In the "request" npm module (an ambiguous module name that wastes a lot of my time in a regular basis), you can abort a request that has not started. That causes an exception. It took me a lot of time to find it. It was all because of a broken state machine.
UI Framework built with React and SCSS. The components are nicely modularized, have unit tests, and we put a lot of emphasis on code readability, clear names for things, a scalable folder structure, and intuitive interfaces.
I think the strengths of the C code are: straightforward algorithms without many nonsensical abstraction layers, consistent and clean formatting, sane usage of the preprocessor.
IMO very well written and very well run project. I follow most issues closely just because the discussions re: code reviews, new features, and community questions.
The threshold of what the high code quality is was set long ago and remains far beyond the reach of the mere mortals.
You will hardly find anything even distantly approaching the quality of TeX and Metafont. Not sure if there are mirrors on github, but you can always grab a copy from CTAN.
Have you actually ever read any of the Linux source code? I find it pretty hard to read to be honest. There are barely any comments and the ones that are there are often not very helpful.
> If links to documentation are not in the code, they might as well be nonexistent.
Yeesh. I must either be getting old, or everyone is significantly more busy than I am. I find that I always have time to at least locate any official documentation for the thing that I'm working with.

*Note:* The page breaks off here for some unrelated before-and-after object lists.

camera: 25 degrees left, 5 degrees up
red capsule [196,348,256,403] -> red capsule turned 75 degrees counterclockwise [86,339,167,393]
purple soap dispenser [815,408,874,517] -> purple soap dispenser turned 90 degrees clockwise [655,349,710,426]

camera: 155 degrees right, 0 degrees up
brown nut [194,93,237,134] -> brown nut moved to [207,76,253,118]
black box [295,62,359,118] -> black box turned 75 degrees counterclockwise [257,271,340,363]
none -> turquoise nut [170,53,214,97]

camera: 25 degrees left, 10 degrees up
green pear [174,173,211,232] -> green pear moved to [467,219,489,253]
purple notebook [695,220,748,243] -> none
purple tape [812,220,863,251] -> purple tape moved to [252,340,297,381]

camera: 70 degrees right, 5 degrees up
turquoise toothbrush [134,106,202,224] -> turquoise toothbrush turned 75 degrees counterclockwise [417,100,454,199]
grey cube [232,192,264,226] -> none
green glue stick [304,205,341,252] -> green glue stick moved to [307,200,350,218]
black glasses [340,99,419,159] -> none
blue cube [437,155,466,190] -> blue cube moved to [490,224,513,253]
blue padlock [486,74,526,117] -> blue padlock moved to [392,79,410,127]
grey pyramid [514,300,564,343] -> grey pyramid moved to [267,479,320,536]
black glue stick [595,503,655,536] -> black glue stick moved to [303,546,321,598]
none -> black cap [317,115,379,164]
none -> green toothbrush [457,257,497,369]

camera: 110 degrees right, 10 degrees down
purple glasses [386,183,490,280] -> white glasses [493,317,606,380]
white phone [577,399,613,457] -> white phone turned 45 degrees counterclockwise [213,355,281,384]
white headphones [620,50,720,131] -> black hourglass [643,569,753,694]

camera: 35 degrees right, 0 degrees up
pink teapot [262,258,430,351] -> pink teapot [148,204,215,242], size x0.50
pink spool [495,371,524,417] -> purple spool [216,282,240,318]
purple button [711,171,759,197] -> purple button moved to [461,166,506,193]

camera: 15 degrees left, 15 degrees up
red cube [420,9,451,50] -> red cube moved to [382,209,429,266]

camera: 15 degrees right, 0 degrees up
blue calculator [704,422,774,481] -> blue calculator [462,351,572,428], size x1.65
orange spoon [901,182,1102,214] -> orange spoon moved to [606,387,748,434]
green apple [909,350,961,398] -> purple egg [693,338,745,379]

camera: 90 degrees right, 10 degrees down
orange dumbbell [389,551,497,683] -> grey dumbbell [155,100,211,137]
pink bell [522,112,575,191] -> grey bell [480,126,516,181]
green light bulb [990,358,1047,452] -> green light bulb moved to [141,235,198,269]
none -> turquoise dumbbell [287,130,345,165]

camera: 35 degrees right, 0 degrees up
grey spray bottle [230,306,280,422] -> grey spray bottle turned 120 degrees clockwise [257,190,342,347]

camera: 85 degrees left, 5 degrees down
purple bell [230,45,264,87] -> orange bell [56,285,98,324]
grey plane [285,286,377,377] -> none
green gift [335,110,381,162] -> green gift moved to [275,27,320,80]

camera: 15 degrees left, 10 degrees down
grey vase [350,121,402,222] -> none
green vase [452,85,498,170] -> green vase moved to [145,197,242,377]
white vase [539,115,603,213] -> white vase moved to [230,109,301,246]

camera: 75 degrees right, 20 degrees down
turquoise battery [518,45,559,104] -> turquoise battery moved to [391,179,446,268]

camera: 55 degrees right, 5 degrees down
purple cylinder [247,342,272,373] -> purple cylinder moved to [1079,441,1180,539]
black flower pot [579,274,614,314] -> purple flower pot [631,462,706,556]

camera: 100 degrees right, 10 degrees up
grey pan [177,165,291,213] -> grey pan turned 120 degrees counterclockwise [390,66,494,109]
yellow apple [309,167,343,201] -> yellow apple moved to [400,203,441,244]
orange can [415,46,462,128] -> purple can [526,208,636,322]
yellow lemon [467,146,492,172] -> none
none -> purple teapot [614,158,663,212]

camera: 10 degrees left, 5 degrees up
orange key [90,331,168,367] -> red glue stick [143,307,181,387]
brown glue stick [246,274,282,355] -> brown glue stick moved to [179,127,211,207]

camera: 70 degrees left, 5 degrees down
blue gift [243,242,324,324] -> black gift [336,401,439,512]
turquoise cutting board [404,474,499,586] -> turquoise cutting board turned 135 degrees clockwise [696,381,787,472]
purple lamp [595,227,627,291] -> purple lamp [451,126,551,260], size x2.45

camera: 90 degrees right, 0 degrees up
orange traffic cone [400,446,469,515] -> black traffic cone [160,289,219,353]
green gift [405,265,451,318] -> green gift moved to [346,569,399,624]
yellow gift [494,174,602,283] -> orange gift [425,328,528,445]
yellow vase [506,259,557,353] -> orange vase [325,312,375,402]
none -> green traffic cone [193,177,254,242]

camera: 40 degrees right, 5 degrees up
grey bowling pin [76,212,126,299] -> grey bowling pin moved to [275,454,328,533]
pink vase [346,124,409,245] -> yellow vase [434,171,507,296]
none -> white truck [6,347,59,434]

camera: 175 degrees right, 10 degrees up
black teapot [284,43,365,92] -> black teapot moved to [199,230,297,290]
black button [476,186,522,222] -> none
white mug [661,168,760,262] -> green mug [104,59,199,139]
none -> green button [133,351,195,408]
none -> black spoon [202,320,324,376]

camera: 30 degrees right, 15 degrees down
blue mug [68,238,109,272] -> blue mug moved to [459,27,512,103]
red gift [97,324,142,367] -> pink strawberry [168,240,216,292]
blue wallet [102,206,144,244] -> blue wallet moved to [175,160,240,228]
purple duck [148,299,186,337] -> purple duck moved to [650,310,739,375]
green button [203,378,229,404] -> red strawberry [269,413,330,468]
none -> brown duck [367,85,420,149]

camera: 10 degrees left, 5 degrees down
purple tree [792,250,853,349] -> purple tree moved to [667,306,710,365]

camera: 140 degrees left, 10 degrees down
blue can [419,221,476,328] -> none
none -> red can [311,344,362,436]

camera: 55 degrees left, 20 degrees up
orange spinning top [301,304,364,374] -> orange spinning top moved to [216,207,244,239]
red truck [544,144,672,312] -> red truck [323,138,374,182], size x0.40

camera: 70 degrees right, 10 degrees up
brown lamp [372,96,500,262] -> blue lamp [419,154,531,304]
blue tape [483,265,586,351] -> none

You'd have to explain to me what you think makes the Linux code of particularly high quality; I don't think it's a good fit for the criteria in the question.
Whilst it may well well engineered as a project of this size, the code I have seen leaves a lot to be desired.
Cases that spring to mind are the mm code and cgroups where, as an outsider, I got the impression of a large codebase where the patch delta is kept to a minimum -- perhaps so as not to introduce new bugs as features are added. But this doesn't necessarily mean the resulting code has a logical structure or layering; it means deciphering it involves as much studying of the Git history as it does of the (sparsely commented) code on the screen.
In contrast, my experiences in the FreeBSD code have been much better, with less spaghetti and even to the point of maintained man pages for key internal functions.
I'm going to propose one of my own[1], since I can do few projects without time limit (for fun) so I did my best to properly program, test and document it. I overcommented on the past but I'm trying to correct it now. Also, all of the new contributors follow the same style so things stay consistent. As an example, let's try to understand the function `.addClass`:
- Just to use it you can see the documentation on the website[2], which is the first contact normally.
- Then when you try to find the relevant files. They are in github's `src/plugins/addclass`, a name that is common and intuitive [3].
- Not only that, but you also got the documentation in that folder in github thanks to the name `readme.md`.
- When opening it [4], the first thing that you note is that the function has a tiny footprint; 8 lines. A brief explanation of what it does and a line explaining what the not-so-intuitive function `this.eacharg()` means.
- Then we use the native `Element.classList` [5] to add classes. Most people familiar with vanilla javascript know it, but otherwise the name is quite descriptive `el.classList.add(name)`
In contrast, while covering quite few other edge cases and older browsers, check jQuery's `.addClass()` code [6]. Or check Zepto.js' `addClass()` code [7]
edit: I don't see why this is down-voted, the OP asked about examples of high-quality code, structure and design are also a large part of this and it's not hard to find the github-repo for any particular application mentioned in the above book. Furthermore a lot of examples of excellent code are not necessarily easy to approach with the 'open some random files and start reading approach', having a high level overview often helps.